The military title of Mr. Wilder was due to his natural proclivity to military pursuits-probably a hereditary tendency. The carliest ancestor to whom the family has been traced was Nicholas Wilder, a chieftain in the army of the Earl of Richmond who fought and won the battle of Bosworth in 1485. Mr. Wilder's ancestors rendered meritorious services to their country in the Indian wars, in the Revolution, and in Shays's insurrection. The warm

blood and courageous daring of the old Puritan warriors, exhibited in many sanguinary encounters with dusky and lighter colored foes of the forest and sea-coast, had been transmitted to him. Opportunities for the display of hereditary qualities in actual warfare were wanting, but the pomp of preparation supplied the lack. At an early age he took a keen interest in military affairs, at sixteen was enrolled in the militia of New Hampshire, and at twenty-one was commissioned as Adjutant. He organized and equipped the Rindge Light Infantry, and was chosen its Captain. At twenty-five he was elected Lieutenant Colonel and at twentysix was commissioned as Colonel of the Twelfth regiment. Soon after his removal to Boston he joined the Ancient and Honorable Artillery Company; and, after having been nominated four times. and as frequently declining the honor, in 1857 he accepted the command.
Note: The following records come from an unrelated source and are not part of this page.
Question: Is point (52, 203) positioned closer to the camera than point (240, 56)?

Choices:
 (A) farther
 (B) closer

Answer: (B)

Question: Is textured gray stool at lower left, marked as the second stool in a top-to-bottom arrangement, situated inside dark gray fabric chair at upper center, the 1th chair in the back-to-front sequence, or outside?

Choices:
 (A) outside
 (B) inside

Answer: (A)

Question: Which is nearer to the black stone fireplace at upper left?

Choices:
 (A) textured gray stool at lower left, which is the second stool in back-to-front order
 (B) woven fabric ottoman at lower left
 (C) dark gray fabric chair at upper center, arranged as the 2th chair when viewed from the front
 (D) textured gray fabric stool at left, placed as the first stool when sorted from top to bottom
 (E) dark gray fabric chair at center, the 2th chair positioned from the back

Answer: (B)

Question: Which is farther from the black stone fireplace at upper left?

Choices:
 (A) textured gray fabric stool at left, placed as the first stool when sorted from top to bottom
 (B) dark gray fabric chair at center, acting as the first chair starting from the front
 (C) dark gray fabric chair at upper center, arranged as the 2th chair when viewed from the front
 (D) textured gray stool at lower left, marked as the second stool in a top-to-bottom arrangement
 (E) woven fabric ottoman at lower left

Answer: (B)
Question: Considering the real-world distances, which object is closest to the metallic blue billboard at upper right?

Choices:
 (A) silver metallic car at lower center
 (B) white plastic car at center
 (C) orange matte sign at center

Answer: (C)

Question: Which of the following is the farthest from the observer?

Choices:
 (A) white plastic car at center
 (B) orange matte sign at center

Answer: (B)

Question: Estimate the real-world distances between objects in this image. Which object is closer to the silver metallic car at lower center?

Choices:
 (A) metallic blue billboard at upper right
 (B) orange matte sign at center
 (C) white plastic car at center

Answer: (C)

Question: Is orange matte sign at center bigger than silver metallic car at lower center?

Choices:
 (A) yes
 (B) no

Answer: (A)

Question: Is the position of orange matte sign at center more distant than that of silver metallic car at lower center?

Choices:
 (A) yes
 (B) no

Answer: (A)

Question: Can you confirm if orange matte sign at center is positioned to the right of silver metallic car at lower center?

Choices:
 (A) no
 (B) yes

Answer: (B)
This artillery corps is the only offspring of the Royal Artillery Company of London, founded in 1537 and commanded by the various sovereigns of England. Colonel Wilder entered into an interesting correspondence with Prince Albert, then in command, sending to him a copy of the history of the Boston Company, and receiving in return an elegant copy of Highmore's History of the Royal Artillery Company. At the two hundred and nineteenth anniversary, in 1857, Prince Albert was, on motion of Colonel Wilder, elected a special honorary member, and at the anniversary in 1878 the present Commander of the corps, the Prince of Wales, was, at the instance of Colonel Wilder, made a special honorary member as his father had been, twenty-one years before.
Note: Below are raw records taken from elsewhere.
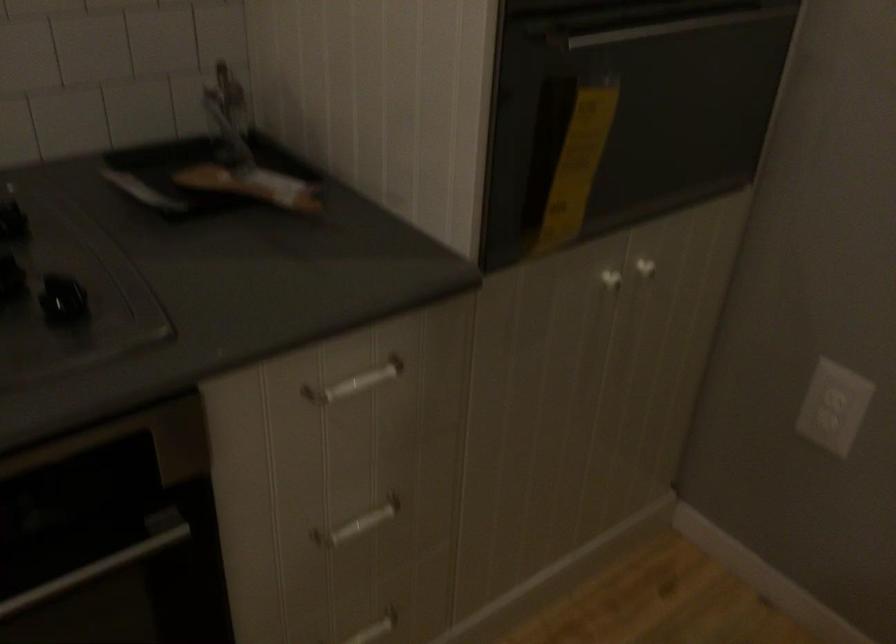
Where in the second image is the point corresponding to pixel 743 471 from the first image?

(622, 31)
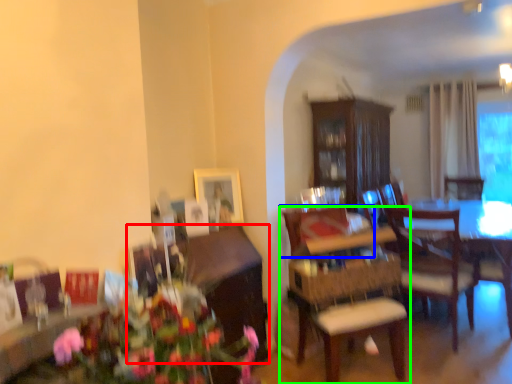
Question: Which is nearer to the cabinetry (highlighted by a red box)? chair (highlighted by a blue box) or chair (highlighted by a green box).

Choices:
 (A) chair
 (B) chair

Answer: (A)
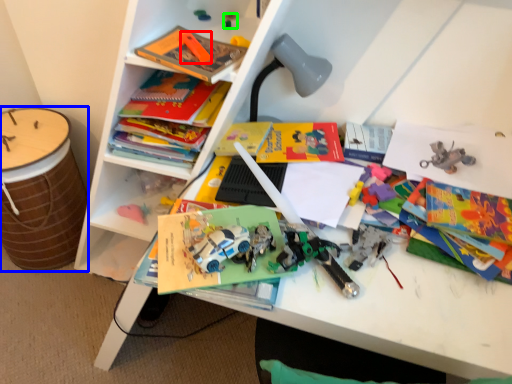
Question: Which object is the farthest from toy (highlighted by a red box)? Choose among these: drum (highlighted by a blue box) or toy (highlighted by a green box).

Choices:
 (A) drum
 (B) toy

Answer: (A)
On the 7th of November, 1849, a festival of the Sons of New Hampshire was celebrated at Boston. The Hon. Daniel Webster presided and Mr. Wilder was Vice-President. The association again met on the 29th of October, 1852, to attend the funeral of Mr. Webster. On this occasion the Legislature and other citizens of New Hampshire were received at the Lowell depot and addressed by Mr. Wilder in behalf of the sons of that State resident in Boston. The "Sons" celebrated their second festival November 2, 1853. Mr. Wilder occupied the chair as President and delivered one of his most able and eloquent addresses. They assembled again June 20, 1861, to receive and welcome the New Hampshire regiment of volunteers; and escorted them to Music Hall, where Mr. Wilder addressed them in a patriotic speech appropriate to their departure for the field of battle.